▸ TO DO: Please transcribe every line of text in the entries below word for word, leaving the pictures out of your answer.
━━ INFORMATION SUPPLIED ━━
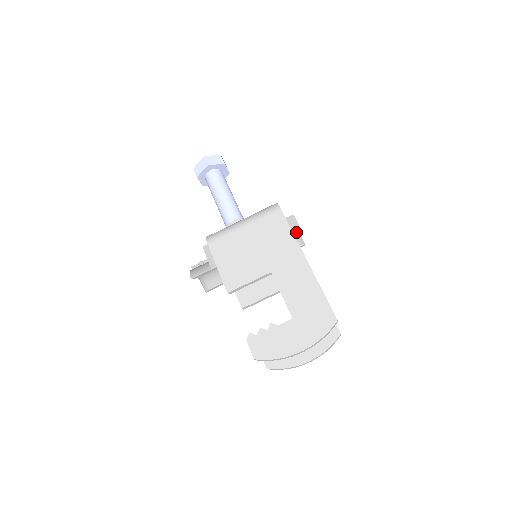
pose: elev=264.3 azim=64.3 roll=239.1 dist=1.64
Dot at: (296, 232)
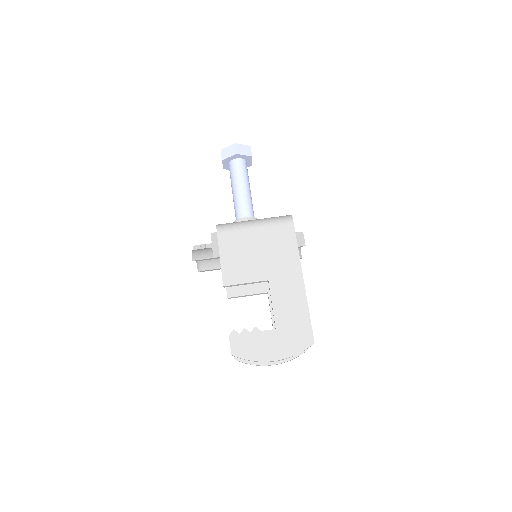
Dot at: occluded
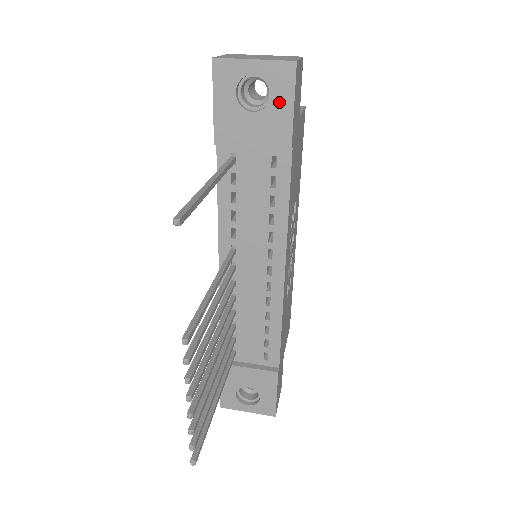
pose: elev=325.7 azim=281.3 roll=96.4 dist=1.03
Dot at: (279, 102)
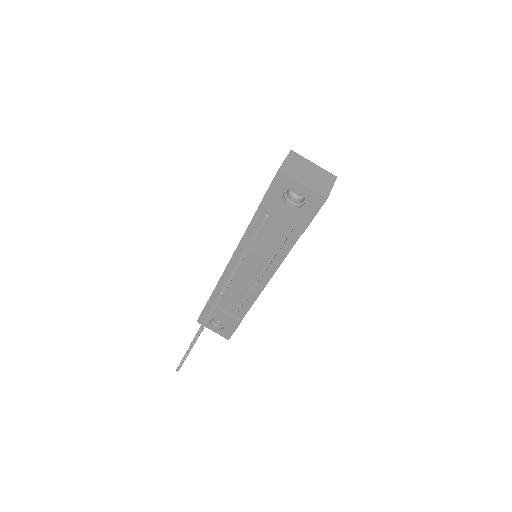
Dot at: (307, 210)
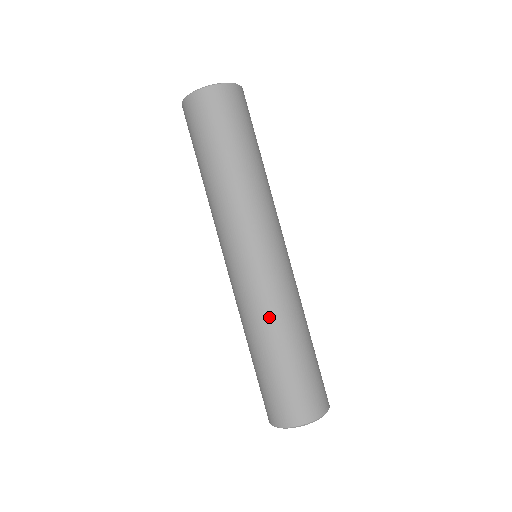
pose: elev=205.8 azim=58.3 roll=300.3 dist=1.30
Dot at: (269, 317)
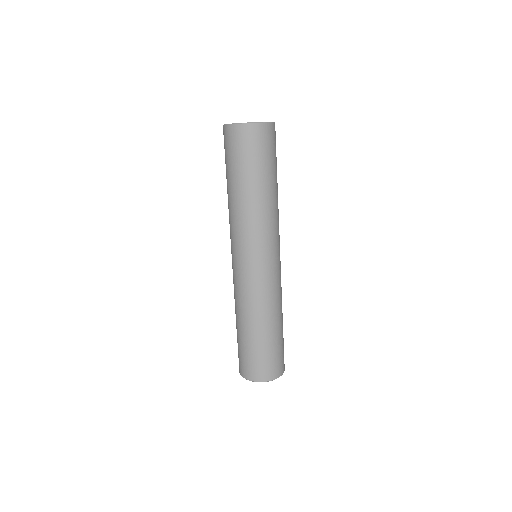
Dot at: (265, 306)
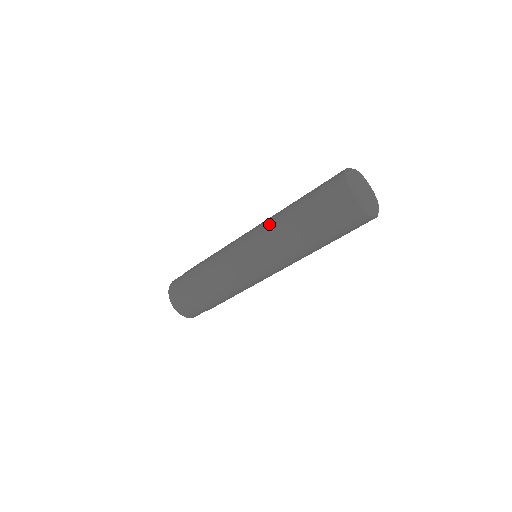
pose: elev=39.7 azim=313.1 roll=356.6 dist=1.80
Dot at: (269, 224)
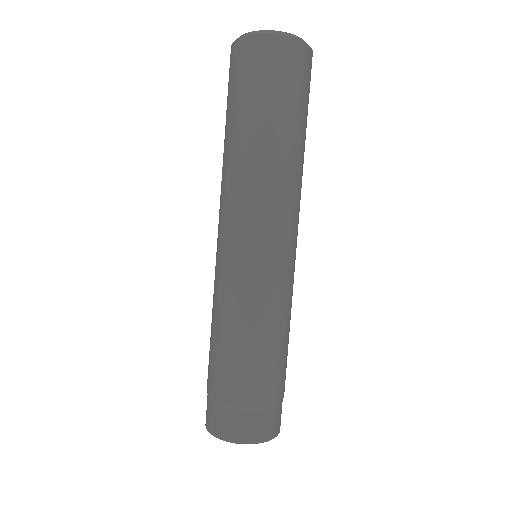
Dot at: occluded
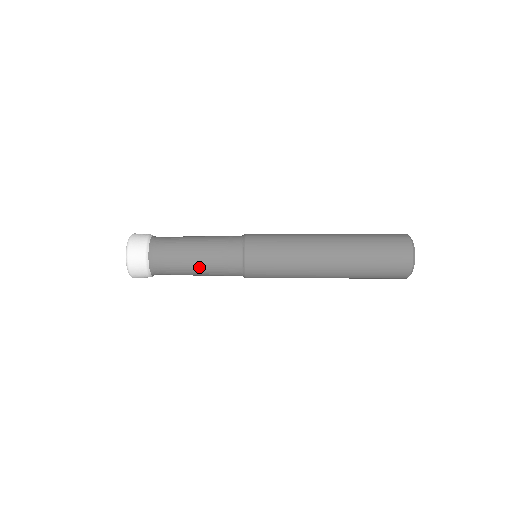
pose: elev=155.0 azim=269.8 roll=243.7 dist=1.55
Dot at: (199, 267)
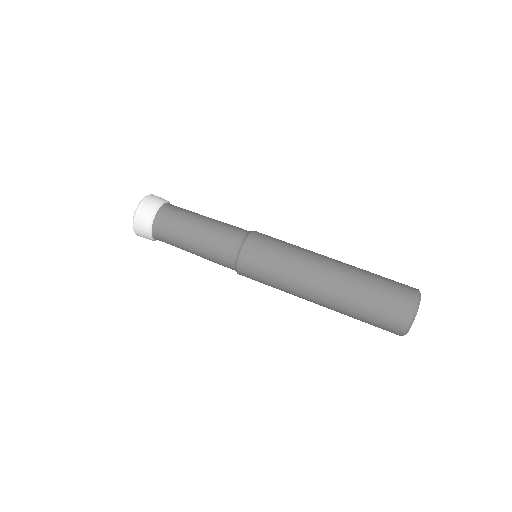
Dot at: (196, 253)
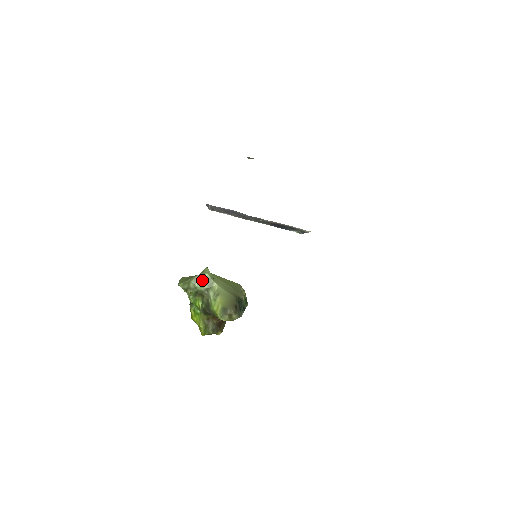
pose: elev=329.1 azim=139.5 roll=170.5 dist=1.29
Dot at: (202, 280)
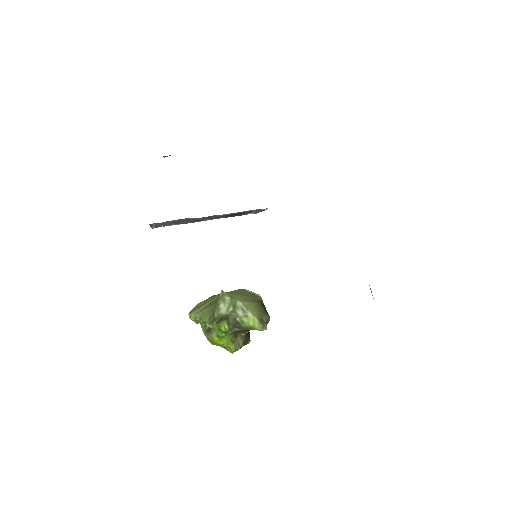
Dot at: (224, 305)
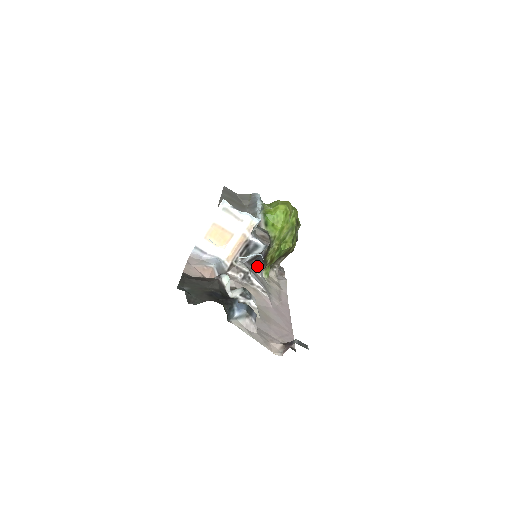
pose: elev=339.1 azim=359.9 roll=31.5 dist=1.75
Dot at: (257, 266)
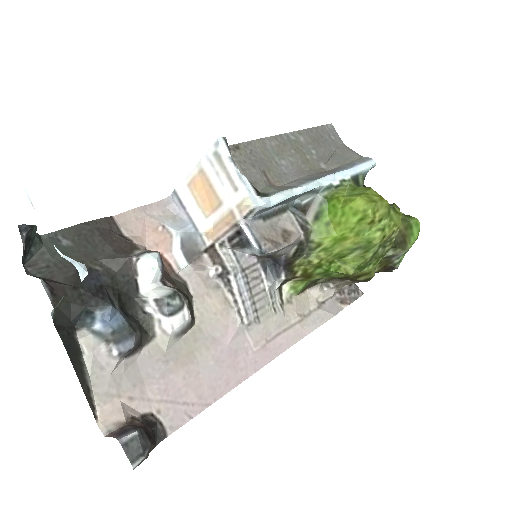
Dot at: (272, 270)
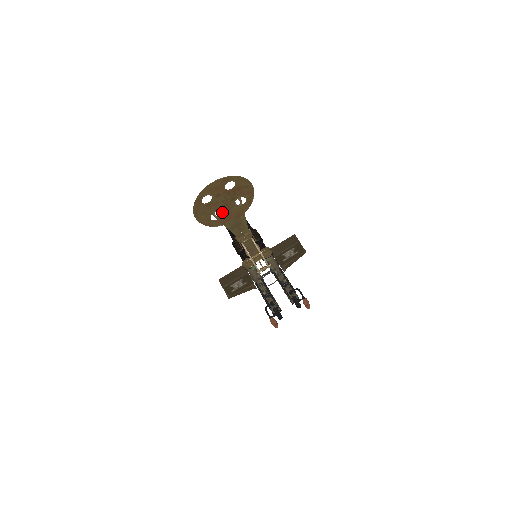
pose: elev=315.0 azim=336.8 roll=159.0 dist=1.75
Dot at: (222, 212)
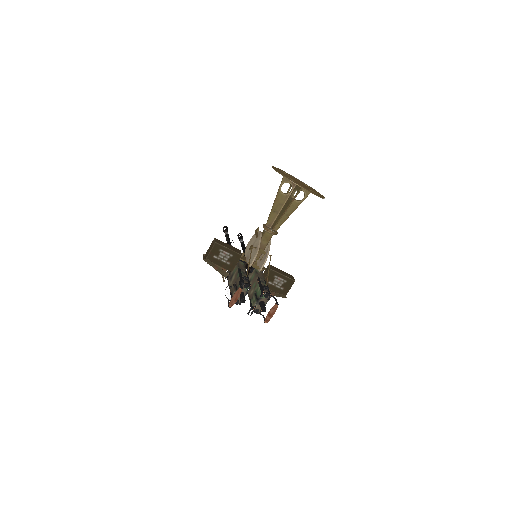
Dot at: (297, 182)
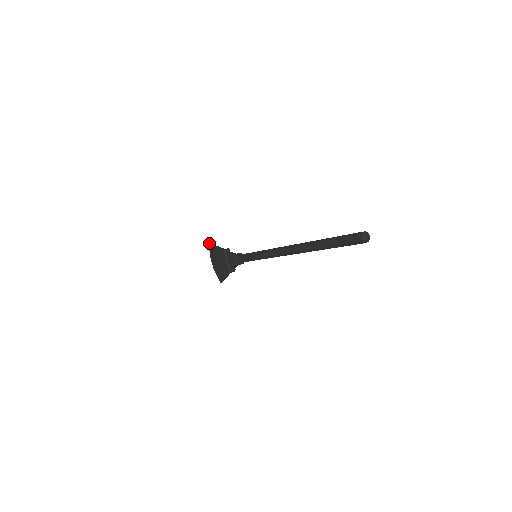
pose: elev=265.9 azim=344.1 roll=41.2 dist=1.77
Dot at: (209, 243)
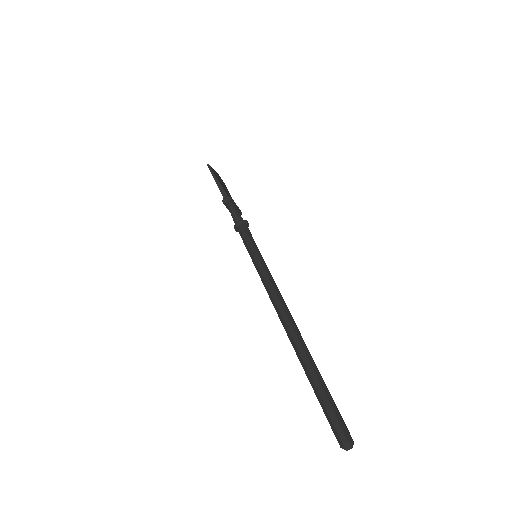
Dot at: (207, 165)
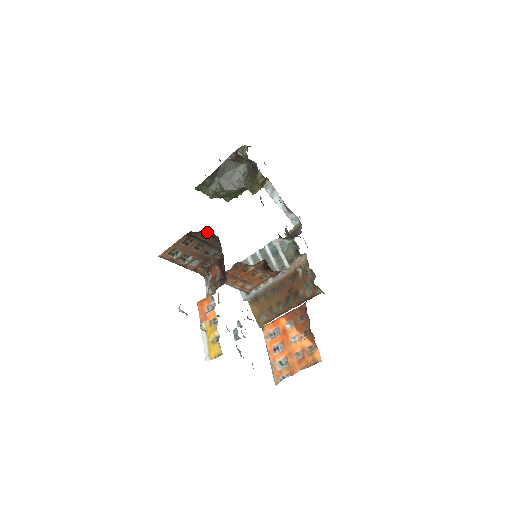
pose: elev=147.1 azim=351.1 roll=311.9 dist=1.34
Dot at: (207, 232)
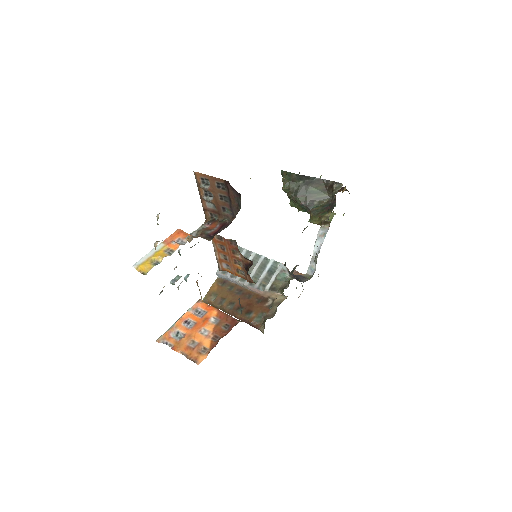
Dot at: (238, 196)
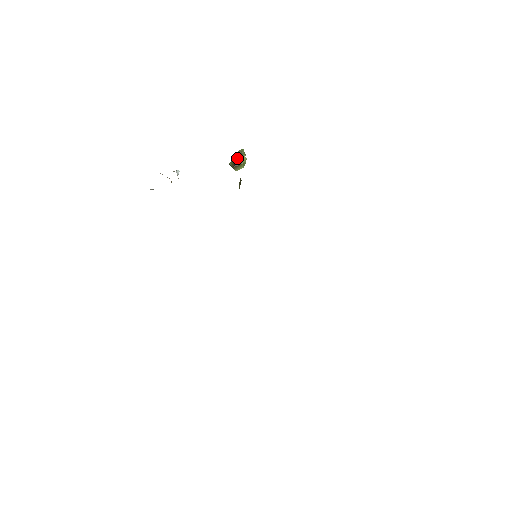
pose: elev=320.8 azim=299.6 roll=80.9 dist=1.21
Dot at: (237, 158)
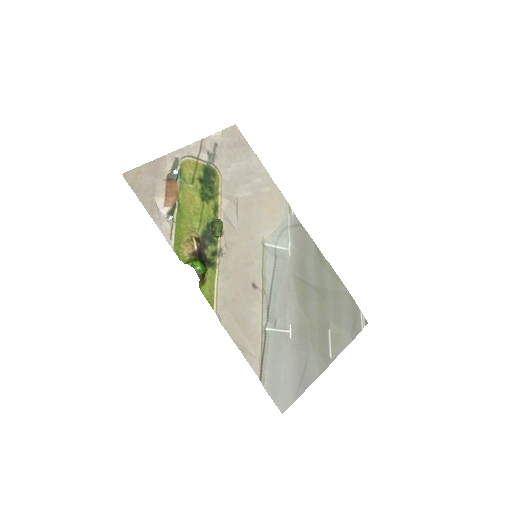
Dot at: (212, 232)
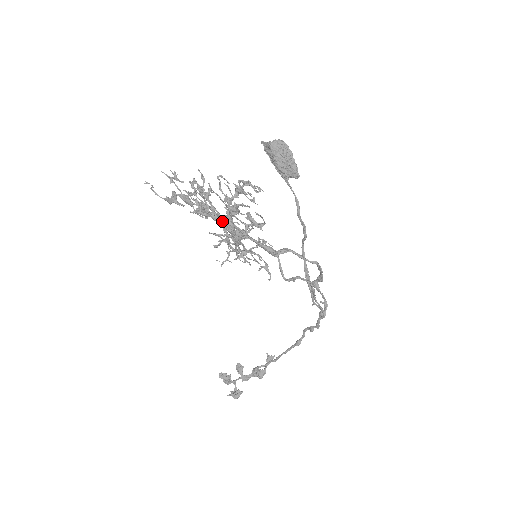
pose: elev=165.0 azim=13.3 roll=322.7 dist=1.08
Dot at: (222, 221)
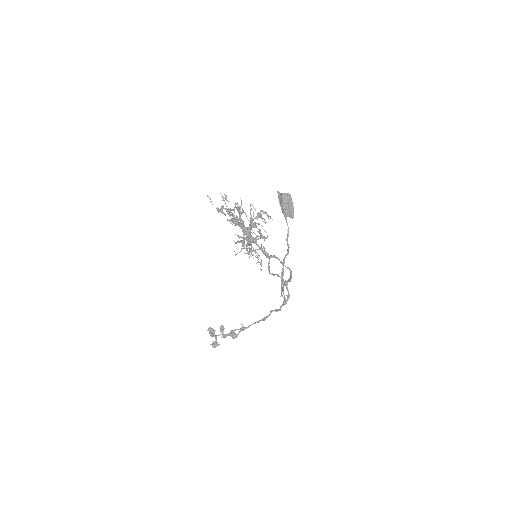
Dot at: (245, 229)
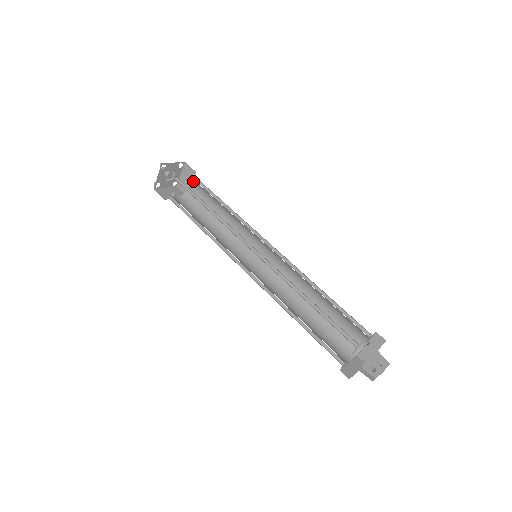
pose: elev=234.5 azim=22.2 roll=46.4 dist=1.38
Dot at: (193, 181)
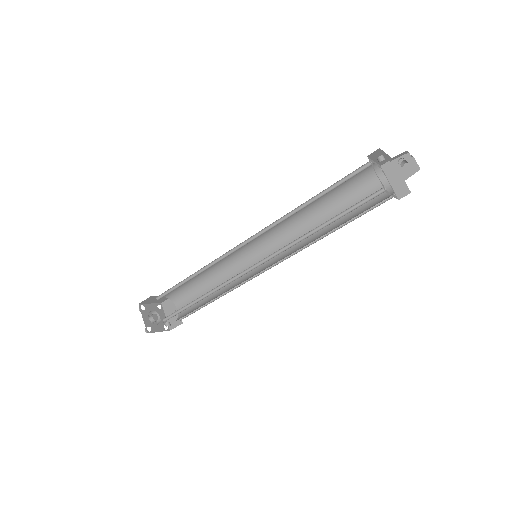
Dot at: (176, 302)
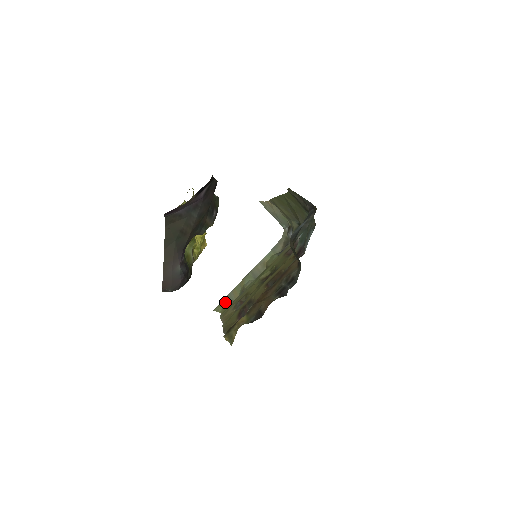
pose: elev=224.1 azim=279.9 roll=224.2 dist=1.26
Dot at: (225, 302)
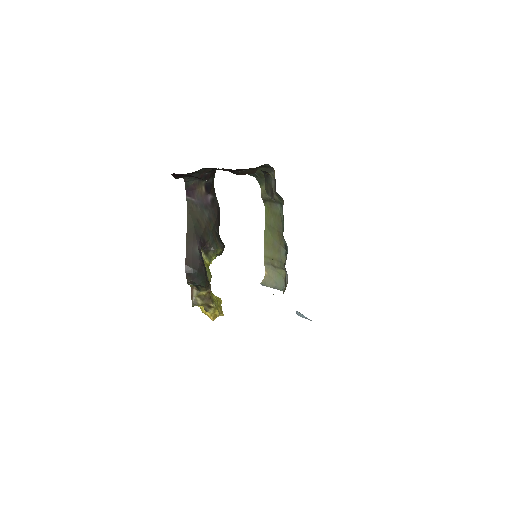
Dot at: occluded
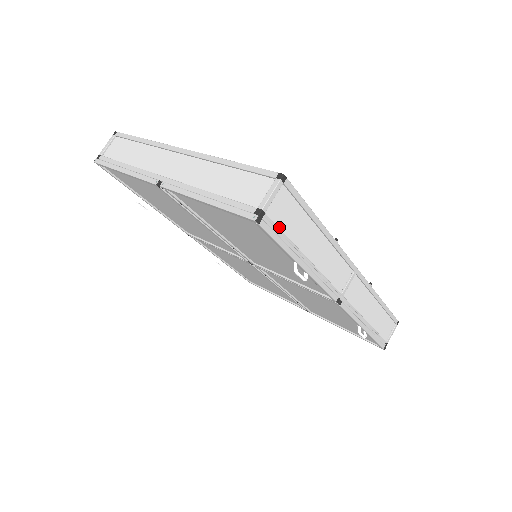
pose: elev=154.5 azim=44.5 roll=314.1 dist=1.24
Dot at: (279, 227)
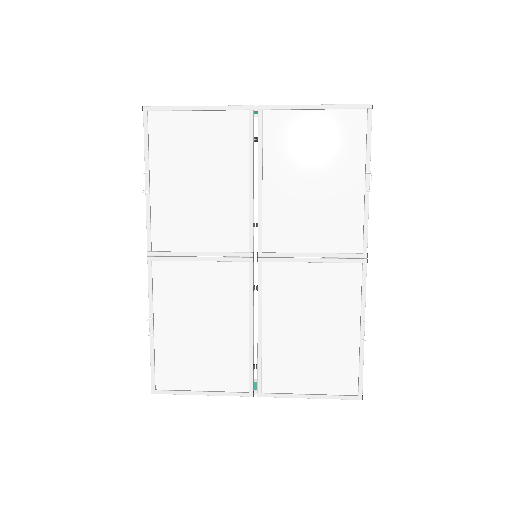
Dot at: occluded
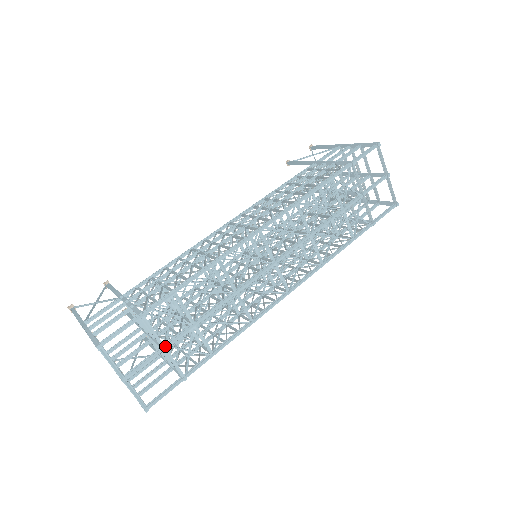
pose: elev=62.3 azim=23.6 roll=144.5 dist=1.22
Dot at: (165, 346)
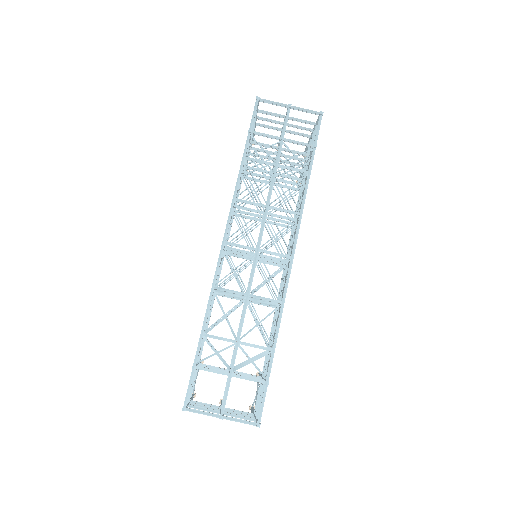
━━━
▸ OUTPUT FOR THIS TASK:
pose: elev=264.3 azim=64.3 roll=239.1 dist=1.64
Dot at: (296, 232)
Dot at: occluded
pose: elev=325.7 azim=281.3 roll=96.4 dist=1.03
Dot at: (279, 102)
Dot at: (307, 210)
pose: elev=205.8 azim=58.3 roll=300.3 dist=1.30
Dot at: (269, 317)
Dot at: (265, 306)
pose: elev=39.7 azim=313.1 roll=356.6 dist=1.80
Dot at: (269, 224)
Dot at: occluded
pose: elev=155.0 azim=269.8 roll=243.7 dist=1.55
Dot at: (199, 267)
Dot at: (196, 253)
pose: elev=329.1 azim=139.5 roll=170.5 dist=1.29
Dot at: (202, 280)
Dot at: (224, 305)
pose: elev=339.1 azim=359.9 roll=31.5 dist=1.75
Dot at: (257, 266)
Dot at: (272, 270)
pose: elev=315.0 azim=336.8 roll=159.0 dist=1.75
Dot at: (222, 212)
Dot at: (297, 182)
pose: elev=265.9 azim=344.1 roll=41.2 dist=1.77
Dot at: (209, 243)
Dot at: (207, 165)
pose: elev=147.1 azim=351.1 roll=311.9 dist=1.34
Dot at: (207, 232)
Dot at: (238, 196)
pose: elev=320.8 azim=299.6 roll=80.9 dist=1.21
Dot at: (237, 158)
Dot at: (212, 232)
pose: elev=165.0 azim=13.3 roll=322.7 dist=1.08
Dot at: (222, 221)
Dot at: (245, 229)
pose: elev=234.5 azim=22.2 roll=46.4 dist=1.38
Dot at: (193, 181)
Dot at: (176, 302)
pose: elev=224.1 azim=279.9 roll=224.2 dist=1.26
Dot at: (225, 302)
Dot at: occluded
pose: elev=154.5 azim=44.5 roll=314.1 dist=1.24
Dot at: (279, 227)
Dot at: occluded
pose: elev=62.3 azim=23.6 roll=144.5 dist=1.22
Dot at: (165, 346)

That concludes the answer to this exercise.